▶ **WHAT YOU NEED TO DO**: Please answer from the passage on American coots: what two behaviors do coot parents use to control which chicks get fed?

How parents distribute food among offspring has a big effect on survival, and thus parental reproductive success. But it’s not immediately clear how best to distribute food within a family, especially when the offspring are different ages with varied demands and compete between each other.
In the March cover article of Ecology Letters’ paper edition, Daizaburo Shizuka, a research assistant professor in biological sciences, reports a discovery on how American coots distribute food among offspring by using aggression and favoritism to control which chicks get fed.
Shizuka said the discovery has important implications for understanding the evolution of life history strategies — the way individuals allocate energy and effort to maximize fitness.
Shizuka and his colleagues tagged hundreds of coot chicks and observed how coot parents feed their broods.
“What we found is that American coots parents can flexibly change the way they distribute food: they can begin by feeding the more advantaged offspring, but then switch to favoring the disadvantaged offspring”. Shizuka said, “This type of flexibility or mixed-strategy might allow parents to raise the maximum number of good-condition offspring.”

▶ **Dataset excerpts**:
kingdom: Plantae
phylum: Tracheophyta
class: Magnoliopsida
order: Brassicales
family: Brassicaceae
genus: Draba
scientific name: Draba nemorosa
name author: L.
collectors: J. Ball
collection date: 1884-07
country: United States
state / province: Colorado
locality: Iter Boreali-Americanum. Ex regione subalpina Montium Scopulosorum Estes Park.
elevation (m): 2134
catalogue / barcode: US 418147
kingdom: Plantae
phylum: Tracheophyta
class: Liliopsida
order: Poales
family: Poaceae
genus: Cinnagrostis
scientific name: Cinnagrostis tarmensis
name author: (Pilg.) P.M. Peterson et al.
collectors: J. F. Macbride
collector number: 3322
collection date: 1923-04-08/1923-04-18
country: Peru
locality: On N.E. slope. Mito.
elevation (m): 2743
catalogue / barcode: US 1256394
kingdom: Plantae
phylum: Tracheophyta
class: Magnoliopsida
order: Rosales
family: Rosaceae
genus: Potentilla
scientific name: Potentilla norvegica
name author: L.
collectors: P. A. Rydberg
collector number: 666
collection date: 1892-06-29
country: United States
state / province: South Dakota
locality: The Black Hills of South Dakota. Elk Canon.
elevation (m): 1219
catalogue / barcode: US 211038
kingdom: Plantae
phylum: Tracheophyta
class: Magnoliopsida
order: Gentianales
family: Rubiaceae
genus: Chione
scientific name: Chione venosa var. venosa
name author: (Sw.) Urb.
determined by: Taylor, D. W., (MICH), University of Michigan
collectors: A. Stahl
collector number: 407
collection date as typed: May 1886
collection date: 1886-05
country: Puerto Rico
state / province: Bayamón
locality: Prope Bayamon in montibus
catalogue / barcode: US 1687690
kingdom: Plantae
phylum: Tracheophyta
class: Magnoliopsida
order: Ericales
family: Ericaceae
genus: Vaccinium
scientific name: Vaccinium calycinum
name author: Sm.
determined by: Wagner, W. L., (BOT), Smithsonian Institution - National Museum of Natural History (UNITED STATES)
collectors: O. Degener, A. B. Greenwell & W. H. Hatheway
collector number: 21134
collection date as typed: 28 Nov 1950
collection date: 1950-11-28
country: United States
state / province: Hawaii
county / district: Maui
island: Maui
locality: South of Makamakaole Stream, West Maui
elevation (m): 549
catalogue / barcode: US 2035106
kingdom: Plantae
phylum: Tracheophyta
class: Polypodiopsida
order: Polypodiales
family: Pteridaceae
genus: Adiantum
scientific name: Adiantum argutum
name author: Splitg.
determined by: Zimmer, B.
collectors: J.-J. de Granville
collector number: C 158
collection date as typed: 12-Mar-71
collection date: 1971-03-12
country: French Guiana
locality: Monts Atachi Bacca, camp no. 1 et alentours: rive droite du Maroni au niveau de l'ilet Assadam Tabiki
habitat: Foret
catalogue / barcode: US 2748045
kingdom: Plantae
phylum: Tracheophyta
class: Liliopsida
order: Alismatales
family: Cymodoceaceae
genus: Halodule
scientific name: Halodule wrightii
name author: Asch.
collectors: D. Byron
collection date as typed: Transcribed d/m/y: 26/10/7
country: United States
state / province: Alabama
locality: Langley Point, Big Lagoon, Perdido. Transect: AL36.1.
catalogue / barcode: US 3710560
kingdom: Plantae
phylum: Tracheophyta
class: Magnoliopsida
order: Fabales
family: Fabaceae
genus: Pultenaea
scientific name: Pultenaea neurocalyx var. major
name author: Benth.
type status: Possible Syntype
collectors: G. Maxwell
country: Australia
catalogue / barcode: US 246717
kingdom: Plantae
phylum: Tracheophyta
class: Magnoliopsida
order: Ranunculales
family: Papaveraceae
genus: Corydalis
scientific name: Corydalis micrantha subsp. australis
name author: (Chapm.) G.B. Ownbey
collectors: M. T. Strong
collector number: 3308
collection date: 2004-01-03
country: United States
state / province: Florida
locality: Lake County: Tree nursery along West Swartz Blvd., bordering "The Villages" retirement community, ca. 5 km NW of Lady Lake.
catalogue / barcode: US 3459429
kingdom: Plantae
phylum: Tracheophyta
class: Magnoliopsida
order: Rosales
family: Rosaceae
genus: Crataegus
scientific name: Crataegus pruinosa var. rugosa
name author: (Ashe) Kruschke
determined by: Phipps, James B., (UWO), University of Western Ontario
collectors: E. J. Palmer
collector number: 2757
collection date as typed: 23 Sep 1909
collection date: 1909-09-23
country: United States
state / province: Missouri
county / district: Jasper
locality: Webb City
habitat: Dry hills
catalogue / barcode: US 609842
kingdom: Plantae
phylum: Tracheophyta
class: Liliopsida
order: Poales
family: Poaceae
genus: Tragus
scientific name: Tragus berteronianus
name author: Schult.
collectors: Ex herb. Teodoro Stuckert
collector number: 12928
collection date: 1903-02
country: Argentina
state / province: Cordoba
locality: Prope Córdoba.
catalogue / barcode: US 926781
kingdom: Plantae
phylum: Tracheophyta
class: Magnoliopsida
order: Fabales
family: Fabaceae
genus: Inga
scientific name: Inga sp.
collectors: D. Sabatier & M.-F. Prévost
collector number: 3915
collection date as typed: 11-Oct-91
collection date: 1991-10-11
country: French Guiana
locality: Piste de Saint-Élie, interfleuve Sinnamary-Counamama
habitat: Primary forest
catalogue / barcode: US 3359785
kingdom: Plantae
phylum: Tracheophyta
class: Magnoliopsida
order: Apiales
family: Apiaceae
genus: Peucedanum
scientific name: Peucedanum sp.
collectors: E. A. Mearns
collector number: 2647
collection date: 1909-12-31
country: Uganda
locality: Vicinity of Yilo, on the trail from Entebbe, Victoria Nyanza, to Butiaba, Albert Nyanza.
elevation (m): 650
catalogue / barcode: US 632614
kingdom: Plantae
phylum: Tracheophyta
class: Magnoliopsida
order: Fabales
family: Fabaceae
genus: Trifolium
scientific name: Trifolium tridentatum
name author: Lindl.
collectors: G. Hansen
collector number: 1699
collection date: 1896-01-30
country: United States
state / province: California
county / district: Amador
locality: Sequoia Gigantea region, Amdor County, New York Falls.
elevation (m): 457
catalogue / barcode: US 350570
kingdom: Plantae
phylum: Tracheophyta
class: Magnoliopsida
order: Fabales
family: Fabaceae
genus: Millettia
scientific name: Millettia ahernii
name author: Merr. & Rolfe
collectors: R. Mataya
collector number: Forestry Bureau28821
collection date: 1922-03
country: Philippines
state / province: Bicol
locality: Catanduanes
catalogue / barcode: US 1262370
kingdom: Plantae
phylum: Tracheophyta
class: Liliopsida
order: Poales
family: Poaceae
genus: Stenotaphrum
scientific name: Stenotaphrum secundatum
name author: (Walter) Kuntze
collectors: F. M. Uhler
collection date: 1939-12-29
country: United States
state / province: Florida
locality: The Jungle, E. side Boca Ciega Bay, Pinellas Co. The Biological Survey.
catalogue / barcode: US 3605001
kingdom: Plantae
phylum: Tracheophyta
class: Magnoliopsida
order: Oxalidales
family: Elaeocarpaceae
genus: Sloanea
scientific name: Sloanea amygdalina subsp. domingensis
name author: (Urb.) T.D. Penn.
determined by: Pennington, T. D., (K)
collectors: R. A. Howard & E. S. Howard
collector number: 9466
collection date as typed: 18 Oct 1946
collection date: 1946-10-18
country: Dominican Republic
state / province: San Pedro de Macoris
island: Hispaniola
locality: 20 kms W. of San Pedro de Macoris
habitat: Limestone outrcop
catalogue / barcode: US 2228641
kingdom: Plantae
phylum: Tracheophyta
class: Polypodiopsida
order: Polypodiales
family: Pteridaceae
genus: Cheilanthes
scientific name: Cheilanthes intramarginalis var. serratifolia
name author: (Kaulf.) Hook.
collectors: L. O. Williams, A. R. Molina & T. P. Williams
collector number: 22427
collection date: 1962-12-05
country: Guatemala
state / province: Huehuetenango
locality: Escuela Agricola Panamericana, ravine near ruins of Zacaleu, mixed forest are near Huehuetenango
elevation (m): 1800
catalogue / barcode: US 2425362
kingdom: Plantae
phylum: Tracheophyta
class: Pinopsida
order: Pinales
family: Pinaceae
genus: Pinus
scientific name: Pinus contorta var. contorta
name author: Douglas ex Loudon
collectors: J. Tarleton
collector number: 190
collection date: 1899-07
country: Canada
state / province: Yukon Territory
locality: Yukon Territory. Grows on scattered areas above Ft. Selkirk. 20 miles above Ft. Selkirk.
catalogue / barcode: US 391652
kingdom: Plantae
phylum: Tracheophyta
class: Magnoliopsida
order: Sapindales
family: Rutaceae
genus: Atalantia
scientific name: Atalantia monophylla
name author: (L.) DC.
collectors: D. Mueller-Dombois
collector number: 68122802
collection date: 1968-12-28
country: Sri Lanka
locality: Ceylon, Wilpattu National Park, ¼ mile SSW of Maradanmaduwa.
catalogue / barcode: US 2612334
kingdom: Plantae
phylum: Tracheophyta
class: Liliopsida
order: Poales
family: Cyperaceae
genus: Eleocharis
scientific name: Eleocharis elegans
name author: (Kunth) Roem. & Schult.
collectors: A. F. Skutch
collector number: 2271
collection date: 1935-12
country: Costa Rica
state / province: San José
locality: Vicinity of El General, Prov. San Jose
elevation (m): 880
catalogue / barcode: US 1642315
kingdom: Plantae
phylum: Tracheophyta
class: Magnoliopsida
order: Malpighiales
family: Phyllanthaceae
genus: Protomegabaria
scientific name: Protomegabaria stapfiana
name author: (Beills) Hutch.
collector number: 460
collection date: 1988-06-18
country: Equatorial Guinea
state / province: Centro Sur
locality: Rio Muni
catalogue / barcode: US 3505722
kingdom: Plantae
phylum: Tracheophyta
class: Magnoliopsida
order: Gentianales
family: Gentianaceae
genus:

▶ **SOLUTION TO THIS PROBLEM**: Aggression and favoritism.